Faster, Pussycat! Date! Date!

There are lots of services and resources for singles who have exhausted what (until now) have been thought of as traditional places to meet your mate— through friends, at the bar, at church. The Minneapolis yellow pages lists 15 dating services alone, and there’s truly something for every single. Jeff Feldman, the (single) membership director of Adventure Seekers in St. Louis Park, says his organization is not a dating service, regardless of what it’ s listed under in the phone book. Instead, he says, it’s a “singles network,” a club that holds all kinds of fun events for people who all just happen to be single and whose friends all just happen to be married. Adventure Seekers provides the unattached friends people have run out of, he says.

His clients take hot air balloon rides, check out bands at the Fine Line, and take advantage of happy hours all over town. Anywhere from 20 to 80 people might attend any given event, and although it’s not a dating service, the staff at Adventure Seekers do what they can to make sure both sexes receive equal representation at all events. Did I mention it’s not a dating service?

Feldman has absolutely no qualms about the service he provides. “People are too busy to meet new people, and they’re usually not meeting people out of their circle,” he says. “When they do meet people, they want them to be quality people.” Because it’s technically not a dating service, Feldman and his crew skip the background checks and meet with new members individually only once for about a half-hour. They also don’t do any matchmaking. “Our slogan is this: While people are waiting for the perfect date, they’ve got to have a life first,” Feldman says. But what it will cost, Feldman won’t say. “There’s a lot of competition for the single dollar out there,” he says, by way of refusing to reveal that information to potential competitors. He indicates only that membership runs in the high hundreds. Each event carries an additional (“nominal”) fee.

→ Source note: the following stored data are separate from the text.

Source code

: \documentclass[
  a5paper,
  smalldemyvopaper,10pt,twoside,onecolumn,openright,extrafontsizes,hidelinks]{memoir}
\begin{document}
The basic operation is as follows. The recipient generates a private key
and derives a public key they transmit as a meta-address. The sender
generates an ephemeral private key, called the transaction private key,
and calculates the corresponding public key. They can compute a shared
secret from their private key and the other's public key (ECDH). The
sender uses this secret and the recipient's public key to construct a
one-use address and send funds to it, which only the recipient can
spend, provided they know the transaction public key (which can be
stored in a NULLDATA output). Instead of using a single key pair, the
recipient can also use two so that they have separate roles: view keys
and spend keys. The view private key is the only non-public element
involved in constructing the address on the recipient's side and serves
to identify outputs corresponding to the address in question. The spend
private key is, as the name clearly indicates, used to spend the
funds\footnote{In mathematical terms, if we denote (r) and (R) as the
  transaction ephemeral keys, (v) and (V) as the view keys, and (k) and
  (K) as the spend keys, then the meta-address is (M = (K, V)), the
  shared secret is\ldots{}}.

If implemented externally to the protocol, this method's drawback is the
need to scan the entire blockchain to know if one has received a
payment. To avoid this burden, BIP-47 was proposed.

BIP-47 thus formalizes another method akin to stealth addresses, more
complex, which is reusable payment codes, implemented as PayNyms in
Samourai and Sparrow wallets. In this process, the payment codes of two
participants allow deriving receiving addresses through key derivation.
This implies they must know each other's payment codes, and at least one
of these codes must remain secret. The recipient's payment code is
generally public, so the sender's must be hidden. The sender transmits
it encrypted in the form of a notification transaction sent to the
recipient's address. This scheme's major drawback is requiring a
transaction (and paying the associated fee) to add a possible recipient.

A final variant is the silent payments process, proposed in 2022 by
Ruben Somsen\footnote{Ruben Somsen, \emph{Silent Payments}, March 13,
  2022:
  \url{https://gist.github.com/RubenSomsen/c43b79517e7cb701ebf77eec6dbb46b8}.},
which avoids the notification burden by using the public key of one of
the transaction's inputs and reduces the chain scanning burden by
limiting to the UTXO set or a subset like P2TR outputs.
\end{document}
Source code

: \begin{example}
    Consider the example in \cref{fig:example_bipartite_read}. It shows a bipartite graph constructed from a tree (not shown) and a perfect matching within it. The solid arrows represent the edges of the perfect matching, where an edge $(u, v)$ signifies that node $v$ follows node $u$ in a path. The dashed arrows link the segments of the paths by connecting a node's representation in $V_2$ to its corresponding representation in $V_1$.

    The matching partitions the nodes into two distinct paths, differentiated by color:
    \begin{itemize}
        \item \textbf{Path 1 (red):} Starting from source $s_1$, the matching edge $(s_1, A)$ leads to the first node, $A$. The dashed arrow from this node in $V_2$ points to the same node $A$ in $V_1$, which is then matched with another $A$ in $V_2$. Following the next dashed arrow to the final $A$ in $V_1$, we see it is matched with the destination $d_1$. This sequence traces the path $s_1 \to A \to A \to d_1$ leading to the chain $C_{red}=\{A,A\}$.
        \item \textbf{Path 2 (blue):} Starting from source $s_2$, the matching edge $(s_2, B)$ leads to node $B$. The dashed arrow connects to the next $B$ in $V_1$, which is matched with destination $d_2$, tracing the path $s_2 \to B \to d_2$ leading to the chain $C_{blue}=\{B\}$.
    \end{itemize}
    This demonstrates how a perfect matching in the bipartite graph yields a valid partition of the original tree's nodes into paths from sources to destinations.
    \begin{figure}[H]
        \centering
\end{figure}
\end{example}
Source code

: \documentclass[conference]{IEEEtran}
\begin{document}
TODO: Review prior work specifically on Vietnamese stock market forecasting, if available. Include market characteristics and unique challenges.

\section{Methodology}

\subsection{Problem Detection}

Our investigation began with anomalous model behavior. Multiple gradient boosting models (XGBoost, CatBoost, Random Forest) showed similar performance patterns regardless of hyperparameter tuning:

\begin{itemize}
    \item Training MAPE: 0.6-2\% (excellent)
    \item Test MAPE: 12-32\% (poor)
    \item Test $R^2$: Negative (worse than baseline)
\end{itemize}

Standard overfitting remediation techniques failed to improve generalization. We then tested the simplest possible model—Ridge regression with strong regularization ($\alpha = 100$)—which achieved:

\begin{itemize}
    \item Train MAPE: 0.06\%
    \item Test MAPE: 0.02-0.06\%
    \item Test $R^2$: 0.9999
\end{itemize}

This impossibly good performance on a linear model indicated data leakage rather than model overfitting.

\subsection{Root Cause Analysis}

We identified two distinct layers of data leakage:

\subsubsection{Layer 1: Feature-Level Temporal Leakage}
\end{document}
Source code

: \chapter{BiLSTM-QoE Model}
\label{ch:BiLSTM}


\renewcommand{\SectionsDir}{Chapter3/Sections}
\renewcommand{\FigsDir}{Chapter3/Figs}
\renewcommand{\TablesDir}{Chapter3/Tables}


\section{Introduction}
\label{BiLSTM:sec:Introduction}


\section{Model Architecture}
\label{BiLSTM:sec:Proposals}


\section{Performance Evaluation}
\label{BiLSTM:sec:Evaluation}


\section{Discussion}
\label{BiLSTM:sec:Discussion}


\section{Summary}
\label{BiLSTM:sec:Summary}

Lisa Martens, the (engaged) director of It’s Just Lunch Minneapolis, is more forthcoming. Eight matches for $1,100, 12 for $1,300 or 16 dates for $1,500. Martens personally meets with each of her new clients, currently numbering around 3,000, for about an hour. Potential mates are selected according to her ability to size people up, and all matches go through her. Daters, most of them professionals in their 30s or 40s, meet for casual lunches. She requires the daters to check back within 48 hours of the date to tweak the matches. In IJL’s six years in Minneapolis, more than 300 professionally-matched couples have wed. Martens herself is sweet, friendly and incredibly accommodating, often working late hours to schedule clients around their busy lives. She left a career as a headhunter two years ago to become a matchmaker, but she doesn’t have any formal training. Instead, she relies on a highly tuned gut instinct, with an impressive record; her three best friends are currently in relationships she engineered pre-IJL.

Martens says she believes any stigma that previously existed in using a dating service has dissolved. “It’s just a shift in the way dating has gone,” she says cheerfully. People are busy and cliques are tight. And if you don’t have the time but you do have the money, why not use a service? After all, dating services eliminate time that might otherwise be wasted getting to know someone who will never, ever do it for you.

She compares her job to that of a financial analyst or personal trainer. The key to IJL’s success, Martens says, is the emphasis on the casual. Even at around a $100 a date plus lunch tab, tax, and tip, with a hand-picked, screened-for-your-safety prospective mate, no busy single professional wants to be pigeonholed into anything serious, she says. That’s not to say that people using IJL aren’t serious about finding a mate or having a relationship. But regardless of the fact that you yourself are emitting the same perfume of desperation, there’s an important protective wall to maintain. Remember: The person sitting across from you must be single for a reason. Especially if they are using a full-blown dating service.

Even though some of these services will quickly relieve you of much money, you still have a friend in Jesus (or Moses, or Muhammad). Enter the church singles clubs: free, welcoming, and utterly heathenistic. Remaining consistent with their weekly ecumenical services, the nominally Catholic St. Joan of Arc attracts singles of all denominations to their weekly happy hours, wine tastings, and coffee slurpings. People occasionally meet for other events, such as cross-country skiing, and they’ve been known to double in size (this is a numbers game, after all) when they host joint events with the Basilica’s singles crew, the Avenues. Ironically, coordinator Nancy Goedeke (single, Episcopalian) doesn’t believe singles ever meet through church. She disputes the conventional wisdom that Sunday service has as much meet-market potential as your local grocery store. And you better believe you’ve exhausted your friend’s friends by the time you hit your 40s, she adds.

“Unless you have small groups or a service or develop a community on your own, it’s very hard to get connected in this world, especially if you’re older,” she says. Goedeke thinks dating gimmicks and services tend to be superficial. Minnesota natives are renowned for their “our-group-goes-back-to-the-days-we-were-in-diapers-and-we-didn’t-need-any-new-friends-then-either” attitudes. But somebody must be looking for love outside the clique: Goedeke emails her weekly event info to more than 300 subscribers.